# Apisto Borellii Wigglers



## archangelvk (Feb 15, 2016)

So I bought a pair of Apisto Borellii for my 23G tank. The ONLY other inhabitants are 2 broze cories, 6 red cherry shrimp and 3 Amano Shrimp. Upon receiving the Apisto's They got ich so I jacked up the heat to 32C/89F. They started getting better and nothing in the tank died. Not only did the Apisto's get better but the female laid eggs in the cave. 2 Days later the eggs hatched and I had around 20 Wigglers. The following two days I noticed that the wigglers started shrinking in numbers and today all of them were gone. Eaten by their mother I suppose. Now its her first batch of eggs and I was just wondering if its common for the mother to eat her first batch of wigglers? or did they die of the hot temperature? I never reduced the heat cuz I thought, if they were going to spawn and hatch at that heat, why change anything? Im pretty bummed about them all dying any clues as to why they did? BTW I didnt use chemicals to destroy the ich once I saw that there were eggs.


----------



## kem (Oct 19, 2015)

It's hard to give a definitive answer. On one hand, it's very common for Apistos to eat their first batches of eggs/fry, as the parents are still learning.
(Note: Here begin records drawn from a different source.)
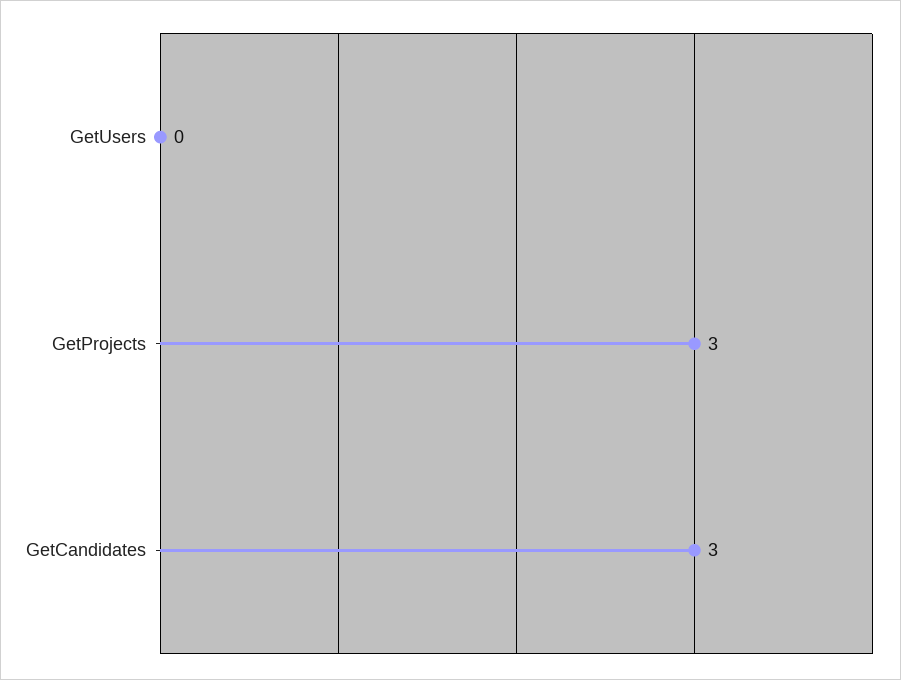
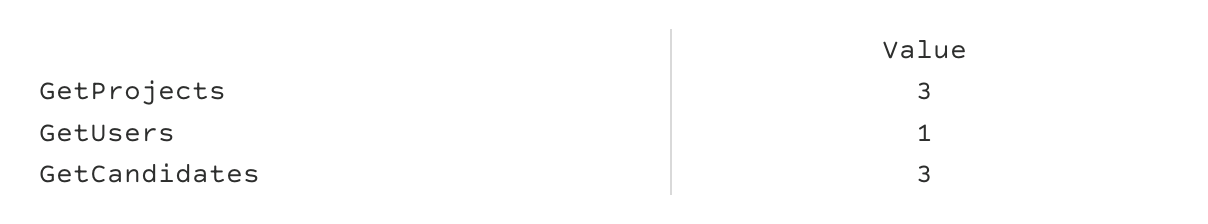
  {
-   "GetUsers": 0,
+   "GetUsers": 1,
    "GetProjects": 3,
    "GetCandidates": 3
  }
On the other hand, the temperature is quite high for A. Borellii, as the ideal temparutre for them is 20-26C. Higher temperatures reduce the level of oxygen in the water, and also speed up the fish metabolism, making them age (and die) faster.

My advice is to gradually reduce the temperature to more suitable levels once you are sure the ich is gone, and do not fret too much about them eating their first batches of fry. They will figure it out in due time.


----------